Finland has much to learn in the way of sanitation, and yet more as to the advisability of a daily bath, for while even in hotels they give one an enormous carafe, which might be called a giraffe, its neck is so long, filled with drinking water surrounded by endless tumblers, the basin is scarcely bigger than a sugar bowl, while the jug is about the size of a cream ewer.
Very, very tired one night we arrived at a little inn. The beds were not made, and, knowing how long it took a Finn to accomplish anything of the kind, we begged her to be as quick as possible, as we were dead beat. She pulled out the wooden bed, she thumped the mattress, and at last she went away, we hoped and believed to fetch the sheets. She remained absent for some time, but when she returned it was not with the sheets; it was with what to her mind was far more important, viz., a tin tray on which were arranged four glass tumblers and a huge glass bottle full of fresh water, which she had been to the bottom of the garden to pump from a deep well!
We often pondered over that water subject, and wondered whether Finns had nightly carousals with the innocent bottle, or whether drinking aqua pura is a part of their religion, as the housemaid had thought sleeping with our heads the wrong way was a part of ours!

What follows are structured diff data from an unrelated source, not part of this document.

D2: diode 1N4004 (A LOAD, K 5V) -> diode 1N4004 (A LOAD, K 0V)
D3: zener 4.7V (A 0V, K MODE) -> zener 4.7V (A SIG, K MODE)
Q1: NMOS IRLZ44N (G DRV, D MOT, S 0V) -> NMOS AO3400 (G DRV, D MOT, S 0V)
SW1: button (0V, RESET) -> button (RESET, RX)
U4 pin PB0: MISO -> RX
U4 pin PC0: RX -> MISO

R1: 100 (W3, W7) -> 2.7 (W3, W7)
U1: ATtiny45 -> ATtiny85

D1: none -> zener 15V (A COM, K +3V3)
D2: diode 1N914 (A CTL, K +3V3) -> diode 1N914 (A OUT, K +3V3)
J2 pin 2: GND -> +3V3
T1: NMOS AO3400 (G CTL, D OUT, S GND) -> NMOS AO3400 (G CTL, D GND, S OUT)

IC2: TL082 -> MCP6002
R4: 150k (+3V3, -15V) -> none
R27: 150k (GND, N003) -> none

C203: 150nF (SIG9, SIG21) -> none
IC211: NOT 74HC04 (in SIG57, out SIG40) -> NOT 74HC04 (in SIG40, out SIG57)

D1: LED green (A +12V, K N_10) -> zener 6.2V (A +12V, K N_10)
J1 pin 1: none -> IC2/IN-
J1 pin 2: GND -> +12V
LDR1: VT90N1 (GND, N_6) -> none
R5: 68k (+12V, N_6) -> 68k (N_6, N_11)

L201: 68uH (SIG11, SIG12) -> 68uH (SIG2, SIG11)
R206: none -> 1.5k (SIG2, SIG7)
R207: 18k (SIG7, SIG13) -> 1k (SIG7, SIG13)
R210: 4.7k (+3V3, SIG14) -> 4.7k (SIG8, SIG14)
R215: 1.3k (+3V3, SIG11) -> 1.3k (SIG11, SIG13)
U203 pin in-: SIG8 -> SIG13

Our minds were greatly exercised also as to why the pillows were so hard and often gave forth such a strange smell, but that mystery was one day solved. When driving along a pretty road, we saw masses of soft white cotton flower waving in the wind, the silvery sheen catching the sunlight and making it look like fluffy snow. This we were told was luikku, the Latin name of which is Eriophorum angustifolium. Women were gathering it and packing it into a sack.
"That," explained our Finnish friend, "is used for stuffing the pillows and sometimes even beds."
"Really?" we returned; "then that is why they are so hard and lumpy."
"Oh, but there is another plant even less soft than the luikku, which is employed for the same purpose. It grows at the water's edge and is a kind of rush."
This plant turned out to be ruoko (Phragmites communis), a common species of water shrub in Finland; after its dark red flowers have turned silvery gray, they look beautiful swaying with the wind, the long reed-like leaves making a pretty swish at the water's edge as they bend. Going up the canals it is quite strange to notice how, when the steamer sucks the water from the sides to her screw, the ruoko sways and bows its head down to her, and, as she passes on, it lifts its majestic head again, and gently sways down the other side as though to bid the ship farewell.
In the summer months, when things often have to be done in a hurry, getting in the hay or reaping the harvest, for instance, since the moment the weather is propitious and the crop ripe no time must be lost, or a night's frost may prove destructive to all the crops, it is very common to have a talkko.
A talkko is a sort of popular amusement at which a great deal of work is done. The farmer invites all his friends to help him clear a rye field, for example. They all come in eager haste, and generally have a sort of picnic. Work proceeds much quicker in company than alone, and while they reap with old-fashioned sickles, they chat and laugh and sing their national songs, eat and make merry on small beer, that terrible concoction which we explained before is called Kalja, which they drink out of the same spoon, regardless of disease germs.